I haven't been active on here, my goals diverted from the minimalism path, but not the FIRE part. So now I'm back to ask if my current plan would work for FIRE, leaving aside the minimalism part.
About myself: Fed employee, plan to work until I hit FIRE on my terms, won't be for another decade. Would have small deferred pension say $10,000/year, no clue what my high three would be so using current salary, but the amount is beside the point outside of having a small pension at 60.
I'm planning to do a roth TSP because from what I have read, between RMD, social security and pension; the roth route seems to be better? I realize that pension and social security would be lower due to shorter working career but if they total around $20,000/year, it already puts me into the next tax bracket so I wouldnt have the option of the 0% tax strategy that seems to be favored on FIRE blogs.
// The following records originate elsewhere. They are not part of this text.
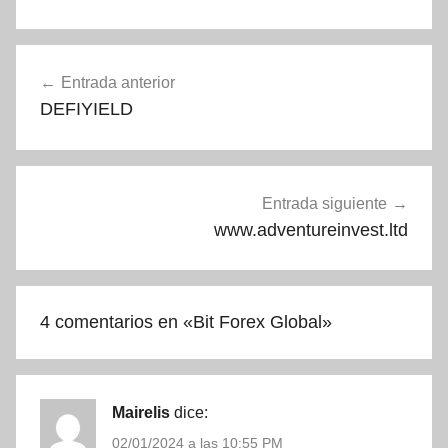
Navegación
Entrada anterior
de
DEFIYIELD
entradas
Entrada siguiente
www.adventureinvest.ltd
4 comentarios en «
Bit Forex Global
»
Mairelis
dice:
02/01/2024 a las 10:55 PM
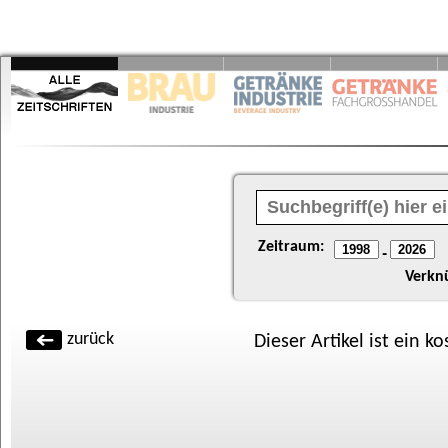
Zeitraum:
-
Verkn
zurück
Dieser Artikel ist ein k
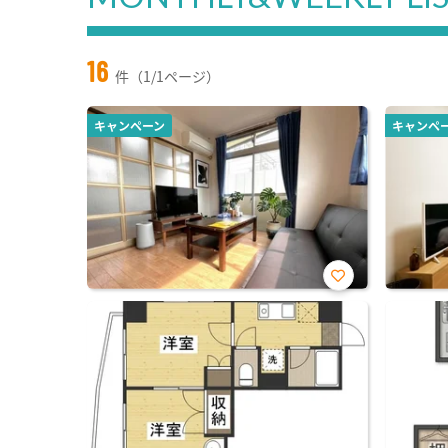
16
件（1/1ページ）
キャンペーン
キャンペ
お気
に入
り登
録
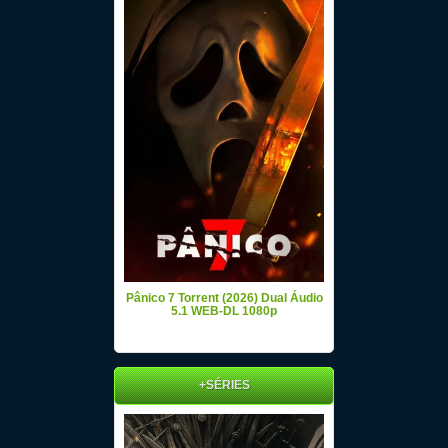
Pânico 7 Torrent (2026) Dual Áudio
5.1 WEB-DL 1080p
+SÉRIES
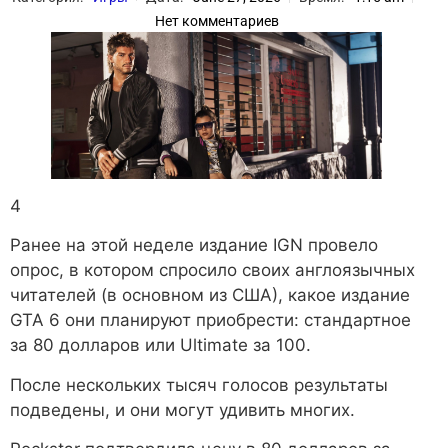
Нет комментариев
4
Ранее на этой неделе издание IGN провело
опрос, в котором спросило своих англоязычных
читателей (в основном из США), какое издание
GTA 6 они планируют приобрести: стандартное
за 80 долларов или Ultimate за 100.
После нескольких тысяч голосов результаты
подведены, и они могут удивить многих.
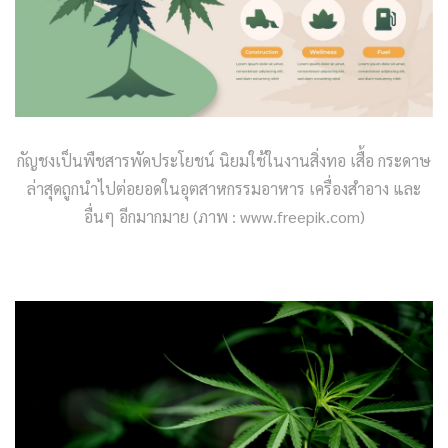
กัญชงเป็นพืชสารพัดประโยชน์ นิยมใช้ในงานสิ่งทอ เสื้อ กระดาษ
ล่าสุดถูกนำไปต่อยอดในอุตสาหกรรมอาหาร เครื่องสำอาง และ
อื่นๆ อีกมากมาย (ภาพ : www.freepik.com)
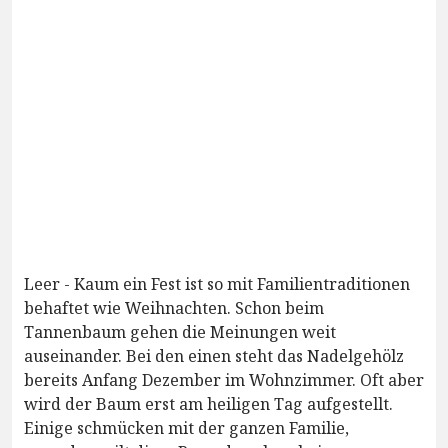
Leer - Kaum ein Fest ist so mit Familientraditionen
behaftet wie Weihnachten. Schon beim
Tannenbaum gehen die Meinungen weit
auseinander. Bei den einen steht das Nadelgehölz
bereits Anfang Dezember im Wohnzimmer. Oft aber
wird der Baum erst am heiligen Tag aufgestellt.
Einige schmücken mit der ganzen Familie,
I know I could delay social security to 70, but hopefully I would have $1 million between taxable/tsp by then or my entire FIRE plan is out the window so lets say I have that much at 60 with it being evenly split between taxable/tsp. So between 60 to 70, I would have to drain $500,000 as much as I can to avoid RMD and social security at 70 but still have a pension income. How can someone do this without a large tax hit?
If I FIRE at 50 to give myself an additional decade to drain TSP, I would still have to do it at 4% swr rate and to keep taxes low, I still couldn't do a large conversion ladder each year, meaning I might have to work a few months a year to make up difference (may not have enough at 50 for a full FIRE)
So my current plan is to do a roth TSP and if I FIRE at 50, I can pull out $18,000/year from the roth TSP without any ladder since it would be considered contributions from the past years of working. This made sense in my mind because if the TSP at 4% was $18,000 anyways, I would rather take it tax free instead of a conversion ladder from traditional tap for the same $18,000 and pay taxes on it. this lets me use the other half in taxable account for long term capital gains.
Sorry for a long winded question, is there a better way to get $40,000/year as a single person at a lower tax bracket? A lot of the FIRE bloggers writing about minimizing taxes are based off deductions for a couple. If $18,000 of it were tax free from roth tsp, that would be my nonexistent "spouse's" portion, if I later marry, I will have even more play room. None of the FIRE articles I found take into account a pension, small as it might be, but it would still put me into the next tax bracket.
PS: I know roth tsp has RMD at 70 as well, but it would be tax free so I am not too concerned about it for tax planning, at least it would be less than a straight traditional tsp.
PPS: Assume I can't fire earlier than 50, what would be the best way to get my $40,000 if my egg was split evenly between tsp/taxable while avoiding a large tax penalty when social security/pension/rmd hits.
edit: I just realized I didn't post this in the tax subsection, can someone please move this if it is better there?